- **TASKS TO CARRY OUT**:
(a) Check each statement against the text on MEDDICC interview questions and answer yes or no, quoting the words from the text that decide it. (i) The first question is said to test knowledge of the Metrics and Champion components. (ii) In PLG businesses, the Champion is typically the buyer. (iii) Strong sellers blame politics when explaining a lost deal.
(b) Write the next part of the text on MEDDICC interview questions, picking up after its final sentence.

The Question: "Tell me about a recent scenario where you noticed an increase in self-serve usage and linked one of those operational users to the organization's Economic Buyer in regard to an enterprise contract. What specific data did you rely on from the operational user to build the business case for it?" Why It Works: It shows whether or not they have knowledge of two of the MEDDICC components, M (Metrics) and C (Champion). In the case of PLG businesses, the Champion typically is a consumer of the product but not necessarily the buyer; therefore, this question demonstrates if they can take data from the raw product signals reference (e.g., high numbers of API calls, large amounts of seat utilization) and convert those into financial terms that would persuade the Financial Officer or CFO to act.
"Tell me about a deal you lost even though the customer had an obvious need and strong internal support. What MEDDICC signal did you miss?" I stick with this one because it forces people to walk through how they manage Decision Criteria and the Economic Buyer when the pressure's on. Strong sellers don't blame politics or vague circumstances; they can point to the exact moment the deal went sideways. The sharpest answers sound like, "I leaned too heavily on my champion. The EB never got a clear ROI story in their language, and I didn't push hard enough to get in front of them." When someone can explain a miss that cleanly, you know they're actually running MEDDICC, not just reciting the acronym.
One question I like for enterprise AEs selling PLG SaaS is "Tell me about a big deal you won where you were not the early favorite. Walk me through how you sized the business impact, figured out who actually controlled the money, understood the decision criteria and process, built a champion, and dealt with the competition. What did you do step by step and what proof did you have that you were in a strong position at each stage" This surfaces real MEDDICC skill because they cannot fake it with buzzwords. Someone who understands MEDDICC will naturally talk in concrete terms about metrics they quantified, how they mapped and tested the org chart, what the economic buyer cared about, how they validated decision criteria versus what was written in the RFP, how they pressure tested their champion, and how they tracked the competition. I listen for specifics numbers, titles, emails, meetings, internal politics and how they used that information to change their strategy. If they stay vague or only talk about demos and relationships, they do not really run a MEDDICC deal, they just know the acronym.
For me, I love to ask candidates to walk me through how they would discover and qualify a prospective enterprise customer using your competitors solution and detail specifically their thought process / timeline for when they will approve and launch. This is a really good MEDDICC skill tester as it requires them to show how they can surface Metrics that we haven't thought of, answer who the economic buyer versus influencers are, explain what our Decision criteria and process should be and understanding what the real Pains which drive change might be... all in one question - and let's not forget applying competitive dynamics, assessing Champion power / influence for support and demonstrating how much an deal will increase your Enterprise Sales cycle (above % forecast) rather than just listing a methodology.

[Saved data entries]
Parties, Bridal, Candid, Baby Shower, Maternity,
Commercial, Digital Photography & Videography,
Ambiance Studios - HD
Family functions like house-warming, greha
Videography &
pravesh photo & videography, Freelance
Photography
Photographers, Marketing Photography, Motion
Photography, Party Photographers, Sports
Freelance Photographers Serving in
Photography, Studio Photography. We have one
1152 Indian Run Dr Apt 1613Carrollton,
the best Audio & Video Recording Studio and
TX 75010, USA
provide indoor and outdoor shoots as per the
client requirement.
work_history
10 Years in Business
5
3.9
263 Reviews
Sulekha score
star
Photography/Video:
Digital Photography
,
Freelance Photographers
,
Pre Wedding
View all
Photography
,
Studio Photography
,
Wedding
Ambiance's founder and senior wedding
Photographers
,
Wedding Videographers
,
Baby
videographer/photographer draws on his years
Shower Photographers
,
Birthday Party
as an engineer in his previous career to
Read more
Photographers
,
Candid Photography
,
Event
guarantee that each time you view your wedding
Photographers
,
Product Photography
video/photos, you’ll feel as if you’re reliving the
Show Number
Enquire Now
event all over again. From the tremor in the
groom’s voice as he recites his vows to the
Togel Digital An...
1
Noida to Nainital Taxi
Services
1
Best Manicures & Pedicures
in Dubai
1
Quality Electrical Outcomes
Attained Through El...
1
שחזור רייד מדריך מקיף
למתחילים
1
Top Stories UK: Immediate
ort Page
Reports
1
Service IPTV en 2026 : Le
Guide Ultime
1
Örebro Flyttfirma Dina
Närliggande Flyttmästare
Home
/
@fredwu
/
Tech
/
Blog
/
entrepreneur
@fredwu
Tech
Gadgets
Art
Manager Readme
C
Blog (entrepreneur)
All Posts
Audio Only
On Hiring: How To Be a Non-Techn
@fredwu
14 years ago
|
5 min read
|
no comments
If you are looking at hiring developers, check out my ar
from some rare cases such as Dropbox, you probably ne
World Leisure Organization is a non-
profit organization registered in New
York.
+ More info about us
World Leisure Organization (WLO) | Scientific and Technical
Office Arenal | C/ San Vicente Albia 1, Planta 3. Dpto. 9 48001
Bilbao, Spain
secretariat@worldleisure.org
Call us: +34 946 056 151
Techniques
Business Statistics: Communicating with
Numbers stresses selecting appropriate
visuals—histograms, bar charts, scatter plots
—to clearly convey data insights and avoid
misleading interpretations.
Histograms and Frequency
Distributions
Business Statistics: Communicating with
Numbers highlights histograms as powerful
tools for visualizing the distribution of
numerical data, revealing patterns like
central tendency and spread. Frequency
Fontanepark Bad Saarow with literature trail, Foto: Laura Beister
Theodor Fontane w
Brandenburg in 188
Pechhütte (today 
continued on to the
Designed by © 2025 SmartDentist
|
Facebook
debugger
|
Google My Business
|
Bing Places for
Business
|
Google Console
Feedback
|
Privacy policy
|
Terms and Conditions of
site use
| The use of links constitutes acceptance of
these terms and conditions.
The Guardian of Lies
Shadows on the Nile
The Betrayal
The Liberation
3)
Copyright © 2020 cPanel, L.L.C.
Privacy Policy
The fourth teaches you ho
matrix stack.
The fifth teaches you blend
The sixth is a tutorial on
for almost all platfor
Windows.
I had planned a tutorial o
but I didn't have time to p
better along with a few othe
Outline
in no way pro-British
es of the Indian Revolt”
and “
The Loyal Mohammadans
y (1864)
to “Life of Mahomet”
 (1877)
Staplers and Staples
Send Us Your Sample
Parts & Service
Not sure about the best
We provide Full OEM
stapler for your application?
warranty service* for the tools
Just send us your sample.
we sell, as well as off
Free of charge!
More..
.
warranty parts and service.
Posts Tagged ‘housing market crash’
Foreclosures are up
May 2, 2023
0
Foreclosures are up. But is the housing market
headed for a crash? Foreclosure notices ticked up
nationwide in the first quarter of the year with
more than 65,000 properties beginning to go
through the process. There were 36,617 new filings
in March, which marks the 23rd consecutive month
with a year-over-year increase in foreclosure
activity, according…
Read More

- **RESPONSES**:
(a)
(i) Yes: "It shows whether or not they have knowledge of two of the MEDDICC components, M (Metrics) and C (Champion)."
(ii) No: "the Champion typically is a consumer of the product but not necessarily the buyer"
(iii) No: "Strong sellers don't blame politics or vague circumstances"

(b)
In my interviews with Enterprise Account Executives for SaaS PLG, I use a competency-based question that has proven very helpful to me: "Can you tell me about your most recent lost opportunity that you think should have closed? Where do you think your qualification process failed?" Most sales reps know how to talk about their successes but it is often seen during a conversation about a lost opportunity that the sales rep will show whether or not they fully understand the MEDDICC Qualification process. A high-performing sales rep will clearly articulate where they failed in the following categories - Metrics, Economic Buyer, Decision Process, and Champion. They tend not to blame their loss on pricing, timing, or legal but rather point to a specific gap in their MEDDICC Qualification process and what they would do differently in a future opportunity. Low performing sales reps tend to give vague excuses when they lose an opportunity. They may say the prospect "went dark" or "paused for now." This indicates that they likely never mapped out the power structure or identified a true Champion at this account. The reason this question is so important is because while MEDDICC can help you close a deal, it's ultimately used to identify the sources of risk early in a deal. Those sales reps that can openly identify and articulate gaps in a lost opportunity typically have a much cleaner, faster pipeline with fewer surprises."
The best question is: "Give me an instance when a free user was turned into a six-figure paying account." This question makes candidates rely on what they did as they went from just one user to larger contracts. It highlights MEDDICC expertise by having the "Champion and Economic Buyer" levels. The candidate has to reveal how they found a person who had money or budget. They also have to explain "Metrics" which establish value. This demonstrates they are capable of holding a pretty complicated "Decision Process." It shows that you should know how to grow a small product line into a big business.
My question is, Can you provide me an example of when you lost a deal despite having had solid product usage where did you fall short? In my experience, a candidate that understands the MEDDICC framework will typically state that they fell short on their gaps in the decision making process, the metrics, or the strength of their champion. I also have noticed that the highest performing candidates take responsibility for any part of the qualification process that was missing rather than blaming it on pricing or timing. The strength of this question is that it forces a candidate to reflect back on risks later in the deal-making process and not only after initial excitement. Candidates that have true fluency in MEDDICC always give clarity to their reasoning for where and why they stalled a deal.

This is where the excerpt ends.